Certains élèves ne peuvent accéder aux apprentissages non pas par manque de capacités cognitives, mais parce que leur terrain émotionnel est trop instable pour que l’acte d’apprendre puisse advenir. C’est particulièrement vrai pour les enfants souffrant de troubles psychiques, ou en conflit avec leur propre identité.

Je me souviens de L., un élève accueilli en ITEP. Il avait 11 ans. Dans les papiers administratifs, c’était un garçon. Mais très tôt, il avait ressenti, sans pouvoir le nommer, un profond mal-être lié à son identité de genre. Il se sentait fille, mais vivait dans un corps perçu comme étranger, comme un piège. Emprisonné dans le silence, sans mots pour dire, sans oreille pour entendre.

Son instabilité émotionnelle était constante. Une remarque anodine, un exercice qui résistait, un regard mal interprété… et l’explosion : cris, objets jetés, parfois des insultes, voire des crachats. Puis, après l’orage, le silence. La honte. Il regrettait, sincèrement, mais n’arrivait pas à expliquer ce qu’il avait ressenti. L’émotion restait brute, non traitée, non digérée. Et avec elle, tout accès aux apprentissages était momentanément impossible.

Ce type de profil met en évidence une vérité fondamentale : on n’apprend pas avec son cerveau seul. On apprend avec tout ce que l’on est. Et lorsqu’une émotion forte prend le dessus, le cerveau entre en mode “survie”, non en mode “apprentissage”. Les fonctions exécutives sont suspendues. La mémoire de travail est saturée. La capacité de concentration s’effondre.

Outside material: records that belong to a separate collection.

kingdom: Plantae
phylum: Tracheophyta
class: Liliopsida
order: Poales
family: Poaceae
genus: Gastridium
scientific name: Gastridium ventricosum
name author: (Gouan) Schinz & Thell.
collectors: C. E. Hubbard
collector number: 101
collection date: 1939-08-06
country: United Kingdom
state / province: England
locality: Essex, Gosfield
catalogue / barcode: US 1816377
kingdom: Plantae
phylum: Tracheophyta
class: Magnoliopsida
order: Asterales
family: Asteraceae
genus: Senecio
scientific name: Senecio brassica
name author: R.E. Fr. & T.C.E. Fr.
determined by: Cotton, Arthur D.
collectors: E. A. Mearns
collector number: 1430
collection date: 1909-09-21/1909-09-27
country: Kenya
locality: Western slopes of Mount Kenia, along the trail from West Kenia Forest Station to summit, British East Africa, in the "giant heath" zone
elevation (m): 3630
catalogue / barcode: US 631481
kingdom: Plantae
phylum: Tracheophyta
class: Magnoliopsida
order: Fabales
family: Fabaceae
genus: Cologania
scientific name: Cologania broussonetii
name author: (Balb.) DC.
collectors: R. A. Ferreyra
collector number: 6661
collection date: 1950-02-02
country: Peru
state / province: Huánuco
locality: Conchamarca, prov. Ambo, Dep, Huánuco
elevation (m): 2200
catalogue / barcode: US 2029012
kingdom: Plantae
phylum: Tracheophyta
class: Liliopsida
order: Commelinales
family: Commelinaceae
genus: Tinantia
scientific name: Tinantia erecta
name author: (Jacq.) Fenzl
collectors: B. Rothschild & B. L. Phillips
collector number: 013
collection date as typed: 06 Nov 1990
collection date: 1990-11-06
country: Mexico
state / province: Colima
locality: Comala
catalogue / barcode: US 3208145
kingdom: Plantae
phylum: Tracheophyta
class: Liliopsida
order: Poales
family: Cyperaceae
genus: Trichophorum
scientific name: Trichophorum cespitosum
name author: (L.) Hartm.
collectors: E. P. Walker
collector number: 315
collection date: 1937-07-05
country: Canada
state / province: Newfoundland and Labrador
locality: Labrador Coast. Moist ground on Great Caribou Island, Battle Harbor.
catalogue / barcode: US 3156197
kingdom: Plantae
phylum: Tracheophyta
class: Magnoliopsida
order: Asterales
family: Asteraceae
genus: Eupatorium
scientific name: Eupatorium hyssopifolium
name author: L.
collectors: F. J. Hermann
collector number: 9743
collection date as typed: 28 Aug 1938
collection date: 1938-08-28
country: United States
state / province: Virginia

Ce n’est qu’en créant un cadre sécurisant émotionnellement, en apprenant aux élèves à identifier et réguler leurs émotions, que l’on peut espérer les remettre en posture d’élève. Pour L., ce fut un travail de longue haleine : passer du passage à l’acte à l’expression, de la violence à la verbalisation. Accepter d’être accueilli tel qu’il est, avant même d’être “corrigé” ou “recadré”.

Cela rappelle à quel point l’enjeu émotionnel est pédagogique. Prendre en compte la souffrance d’un enfant, ce n’est pas s’écarter du programme : c’est lui donner une chance de l’intégrer un jour.